Yesterday I mentioned that over one hundred people are sick with norovirus aboard the Crown Princess cruise ship which will be arriving in Galveston tomorrow at the end of a 20 day cruise from Italy.  This is the third outbreak of noro on this particular Princess cruise ship this year.

According to the Food & Drug Administration (FDA), although there are cases of noro illness transmitted by hand-to-hand contact, the most likely cause of a norovirus outbreak is contaminated water.  Contaminated food is also a likely culprit.

But if you study the last one hundred cruise ship norovirus cases, one thing is certain – the cruise line will always blame the passengers for bringing the virus aboard.

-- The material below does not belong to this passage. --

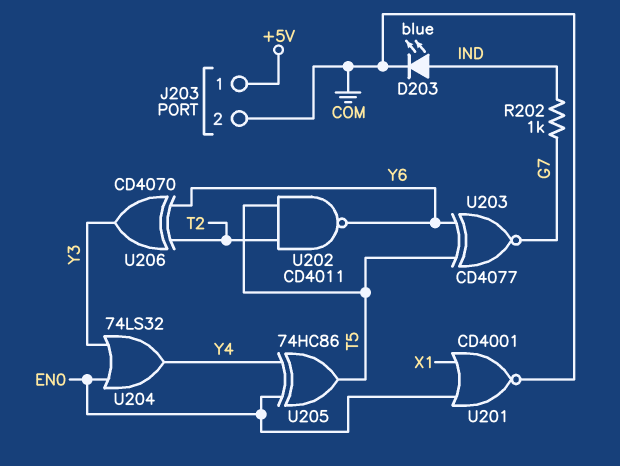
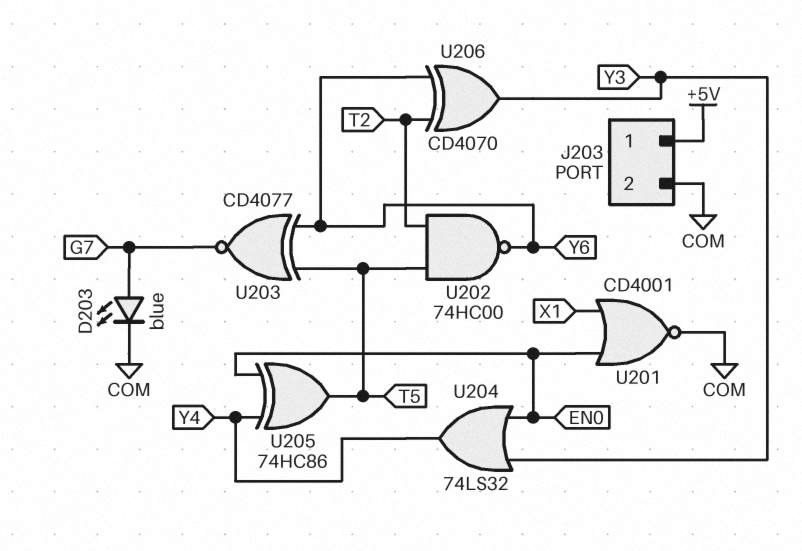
D203: LED blue (A IND, K COM) -> LED blue (A G7, K COM)
R202: 1k (G7, IND) -> none
U202: NAND CD4011 (in T2, in T5, out Y6) -> NAND 74HC00 (in T2, in T5, out Y6)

The New York Times just published a short (three sentence) article about the latest norovirus outbreak on the Princess ship. The newspaper reports that Princess is again pointing its finger at its passengers:

"A spokeswoman for Princess Cruises says more than 100 passengers and crew members contracted a stomach virus on one of its ships, the Crown Princess. The illness struck during a Venetian cruise due to end Saturday at Galveston. The spokeswoman said the cruise line suspects the virus was brought on board by passengers." 

If the cruise lines don’t flat out accuse the passengers of being the problem, there will always be an implication that the passengers must not have washed their hands.

The amazing thing about the cruise industry is the frenzy activity when the ships come to port. A tremendous amount of provisions are brought aboard at every port, literally hundreds of thousands of pounds of beef, chicken, pork, fish and shellfish as well as every fruit and vegetable under the sun. Hundreds of thousands of gallons of water are pumped into the ship. The crew members get on and off the ship and of course the passengers do as well.

Cruise Ship NorovirusWas the food and/or water served to passengers on the ship contaminated? Did the passengers or crew eat contaminated food ashore?  Were the hands of a crew member involved in food preparation infected?

Proving exactly how the virus appears on a cruise ship is a difficult scientific process. But no one is engaged in such testing.  Yes, the Centers for Disease Control (CDC) test to determine whether the gastrointestinal illness is due to noro or e-coli, but that’s where the testing stops.

So the public is left with the blame game.  The Crown Princess has not even arrived at the port of Galveston where the CDC inspectors are awaiting. But Princess is already telling the New York Times that its contaminated ship is the fault of unidentified guests and their dirty hands.